▸ **TASK INSTRUCTIONS**:
From the entries that follow, list every line in which the string "graders" appears.
BEGIN DATASET ENTRIES
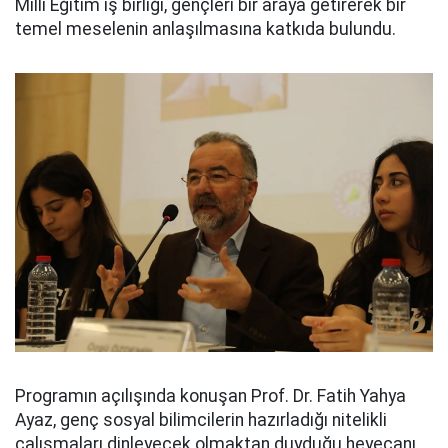
Milli Eğitim iş birliği, gençleri bir araya getirerek bir
temel meselenin anlaşılmasına katkıda bulundu.
Programın açılışında konuşan Prof. Dr. Fatih Yahya
Ayaz, genç sosyal bilimcilerin hazırladığı nitelikli
çalışmaları dinleyecek olmaktan duyduğu heyecanı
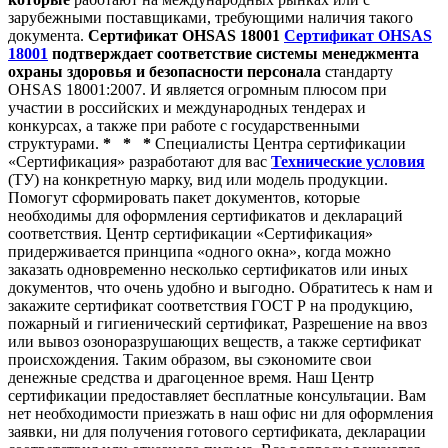
зарубежными поставщиками, требующими наличия такого
документа.
Сертификат OHSAS 18001
Сертификат OHSAS
18001
подтверждает соответствие системы менеджмента
охраны здоровья и безопасности персонала
стандарту
OHSAS 18001:2007. И является огромным плюсом при
участии в российских и международных тендерах и
конкурсах, а также при работе с государственными
структурами.
* * *
Специалисты Центра сертификации
«Сертификация» разработают для вас
Технические условия
(ТУ) на конкретную марку, вид или модель продукции.
Помогут сформировать пакет документов, которые
необходимы для оформления сертификатов и деклараций
соответствия. Центр сертификации «Сертификация»
придерживается принципа «одного окна», когда можно
заказать одновременно несколько сертификатов или иных
документов, что очень удобно и выгодно. Обратитесь к нам и
закажите сертификат соответствия ГОСТ Р на продукцию,
пожарный и гигиенический сертификат, Разрешение на ввоз
или вывоз озоноразрушающих веществ, а также сертификат
происхождения. Таким образом, вы сэкономите свои
денежные средства и драгоценное время. Наш Центр
сертификации предоставляет бесплатные консультации. Вам
нет необходимости приезжать в наш офис ни для оформления
заявки, ни для получения готового сертификата, декларации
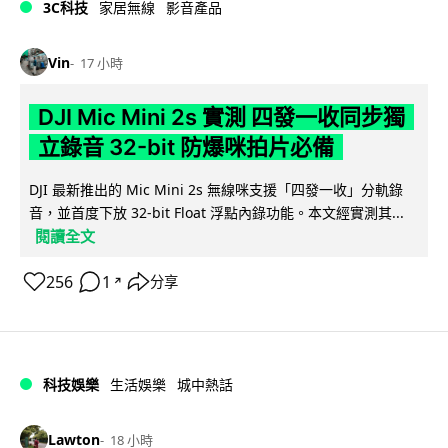
3C科技
家居無線
影音產品
Vin
17 小時
DJI Mic Mini 2s 實測 四發一收同步獨
立錄音 32-bit 防爆咪拍片必備
DJI 最新推出的 Mic Mini 2s 無線咪支援「四發一收」分軌錄
音，並首度下放 32-bit Float 浮點內錄功能。本文經實測其...
閱讀全文
256
1
分享
↗
科技娛樂
生活娛樂
城中熱話
Lawton
18 小時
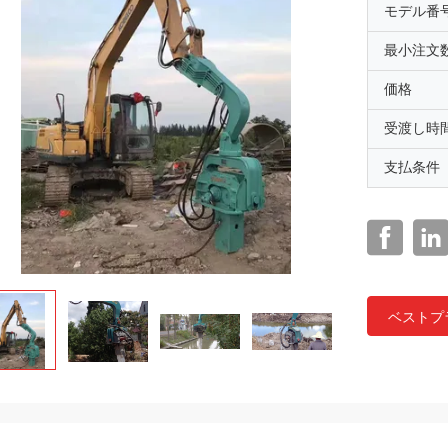
モデル番
最小注文
価格
受渡し時
支払条件
ベストプ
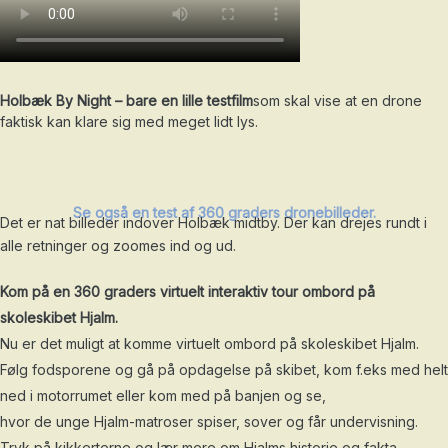
Holbæk By Night – bare en lille testfilm
som skal vise at en drone
faktisk kan klare sig med meget lidt lys.
Se også en test af 360 graders dronebilleder.
Det er nat billeder indover Holbæk midtby. Der kan drejes rundt i
alle retninger og zoomes ind og ud.
Kom på en 360 graders virtuelt interaktiv tour ombord på
skoleskibet Hjalm.
Nu er det muligt at komme virtuelt ombord på skoleskibet Hjalm.
Følg fodsporene og gå på opdagelse på skibet, kom f.eks med helt
ned i motorrumet eller kom med på banjen og se,
hvor de unge Hjalm-matroser spiser, sover og får undervisning.
Tryk på kikkerterne og lær mere om Hjalms historie og fakta.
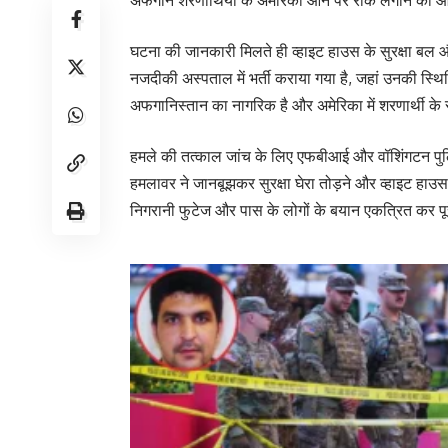
घटना की जानकारी मिलते ही व्हाइट हाउस के सुरक्षा बल और 
नजदीकी अस्पताल में भर्ती कराया गया है, जहां उनकी स्थ
अफगानिस्तान का नागरिक है और अमेरिका में शरणार्थी के र
हमले की तत्काल जांच के लिए एफबीआई और वॉशिंगटन पुलिस न
हमलावर ने जानबूझकर सुरक्षा घेरा तोड़ने और व्हाइट हा
निगरानी फुटेज और पास के लोगों के बयान एकत्रित कर पूर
END DATASET ENTRIES
▸ **RESULT FOR THIS TASK**:
Se også en test af 360 graders dronebilleder.
Kom på en 360 graders virtuelt interaktiv tour ombord på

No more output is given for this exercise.